*** Opening RECORDS TO USE ***
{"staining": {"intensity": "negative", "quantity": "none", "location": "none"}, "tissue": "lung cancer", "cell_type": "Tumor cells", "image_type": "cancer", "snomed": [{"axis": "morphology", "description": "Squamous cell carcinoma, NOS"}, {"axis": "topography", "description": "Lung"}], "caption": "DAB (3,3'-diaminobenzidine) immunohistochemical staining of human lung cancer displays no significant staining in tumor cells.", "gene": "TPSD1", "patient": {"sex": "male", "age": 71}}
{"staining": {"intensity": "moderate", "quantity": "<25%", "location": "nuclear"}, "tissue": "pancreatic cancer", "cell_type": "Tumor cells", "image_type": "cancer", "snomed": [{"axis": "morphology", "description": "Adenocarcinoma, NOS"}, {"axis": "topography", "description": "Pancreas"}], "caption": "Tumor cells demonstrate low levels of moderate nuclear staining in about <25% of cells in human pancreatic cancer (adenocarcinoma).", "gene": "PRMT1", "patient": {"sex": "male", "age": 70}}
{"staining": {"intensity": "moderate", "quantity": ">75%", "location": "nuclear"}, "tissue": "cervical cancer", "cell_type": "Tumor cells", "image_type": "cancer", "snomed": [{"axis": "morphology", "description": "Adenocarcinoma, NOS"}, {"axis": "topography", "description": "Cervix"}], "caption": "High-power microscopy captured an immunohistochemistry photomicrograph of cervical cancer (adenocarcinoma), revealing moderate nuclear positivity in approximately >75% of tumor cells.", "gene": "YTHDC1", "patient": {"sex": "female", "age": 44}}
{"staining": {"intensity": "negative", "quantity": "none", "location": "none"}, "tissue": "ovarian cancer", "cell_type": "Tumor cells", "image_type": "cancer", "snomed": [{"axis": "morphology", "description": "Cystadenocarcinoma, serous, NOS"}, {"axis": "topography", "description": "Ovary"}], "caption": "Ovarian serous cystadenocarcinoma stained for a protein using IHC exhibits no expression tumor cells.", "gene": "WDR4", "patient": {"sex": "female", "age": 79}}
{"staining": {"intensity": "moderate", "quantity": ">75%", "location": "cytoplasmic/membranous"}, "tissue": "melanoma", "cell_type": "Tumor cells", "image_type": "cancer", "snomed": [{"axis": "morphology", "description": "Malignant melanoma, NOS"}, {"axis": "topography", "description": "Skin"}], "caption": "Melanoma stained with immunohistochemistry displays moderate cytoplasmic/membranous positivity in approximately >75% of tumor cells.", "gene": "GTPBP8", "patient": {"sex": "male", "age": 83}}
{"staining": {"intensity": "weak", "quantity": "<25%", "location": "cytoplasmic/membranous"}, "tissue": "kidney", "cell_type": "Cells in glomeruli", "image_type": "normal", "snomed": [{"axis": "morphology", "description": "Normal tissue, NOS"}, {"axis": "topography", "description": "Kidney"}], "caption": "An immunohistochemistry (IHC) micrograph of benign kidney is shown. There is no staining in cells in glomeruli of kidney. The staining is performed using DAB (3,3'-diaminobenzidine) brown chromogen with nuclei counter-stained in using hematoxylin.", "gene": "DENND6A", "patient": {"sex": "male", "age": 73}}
*** Closing RECORDS TO USE ***
Transcribe the entire listing above exactly.

◆ EXERCISE RESULT ◆
{"staining": {"intensity": "negative", "quantity": "none", "location": "none"}, "tissue": "lung cancer", "cell_type": "Tumor cells", "image_type": "cancer", "snomed": [{"axis": "morphology", "description": "Squamous cell carcinoma, NOS"}, {"axis": "topography", "description": "Lung"}], "caption": "DAB (3,3'-diaminobenzidine) immunohistochemical staining of human lung cancer displays no significant staining in tumor cells.", "gene": "TPSD1", "patient": {"sex": "male", "age": 71}}
{"staining": {"intensity": "moderate", "quantity": "<25%", "location": "nuclear"}, "tissue": "pancreatic cancer", "cell_type": "Tumor cells", "image_type": "cancer", "snomed": [{"axis": "morphology", "description": "Adenocarcinoma, NOS"}, {"axis": "topography", "description": "Pancreas"}], "caption": "Tumor cells demonstrate low levels of moderate nuclear staining in about <25% of cells in human pancreatic cancer (adenocarcinoma).", "gene": "PRMT1", "patient": {"sex": "male", "age": 70}}
{"staining": {"intensity": "moderate", "quantity": ">75%", "location": "nuclear"}, "tissue": "cervical cancer", "cell_type": "Tumor cells", "image_type": "cancer", "snomed": [{"axis": "morphology", "description": "Adenocarcinoma, NOS"}, {"axis": "topography", "description": "Cervix"}], "caption": "High-power microscopy captured an immunohistochemistry photomicrograph of cervical cancer (adenocarcinoma), revealing moderate nuclear positivity in approximately >75% of tumor cells.", "gene": "YTHDC1", "patient": {"sex": "female", "age": 44}}
{"staining": {"intensity": "negative", "quantity": "none", "location": "none"}, "tissue": "ovarian cancer", "cell_type": "Tumor cells", "image_type": "cancer", "snomed": [{"axis": "morphology", "description": "Cystadenocarcinoma, serous, NOS"}, {"axis": "topography", "description": "Ovary"}], "caption": "Ovarian serous cystadenocarcinoma stained for a protein using IHC exhibits no expression tumor cells.", "gene": "WDR4", "patient": {"sex": "female", "age": 79}}
{"staining": {"intensity": "moderate", "quantity": ">75%", "location": "cytoplasmic/membranous"}, "tissue": "melanoma", "cell_type": "Tumor cells", "image_type": "cancer", "snomed": [{"axis": "morphology", "description": "Malignant melanoma, NOS"}, {"axis": "topography", "description": "Skin"}], "caption": "Melanoma stained with immunohistochemistry displays moderate cytoplasmic/membranous positivity in approximately >75% of tumor cells.", "gene": "GTPBP8", "patient": {"sex": "male", "age": 83}}
{"staining": {"intensity": "weak", "quantity": "<25%", "location": "cytoplasmic/membranous"}, "tissue": "kidney", "cell_type": "Cells in glomeruli", "image_type": "normal", "snomed": [{"axis": "morphology", "description": "Normal tissue, NOS"}, {"axis": "topography", "description": "Kidney"}], "caption": "An immunohistochemistry (IHC) micrograph of benign kidney is shown. There is no staining in cells in glomeruli of kidney. The staining is performed using DAB (3,3'-diaminobenzidine) brown chromogen with nuclei counter-stained in using hematoxylin.", "gene": "DENND6A", "patient": {"sex": "male", "age": 73}}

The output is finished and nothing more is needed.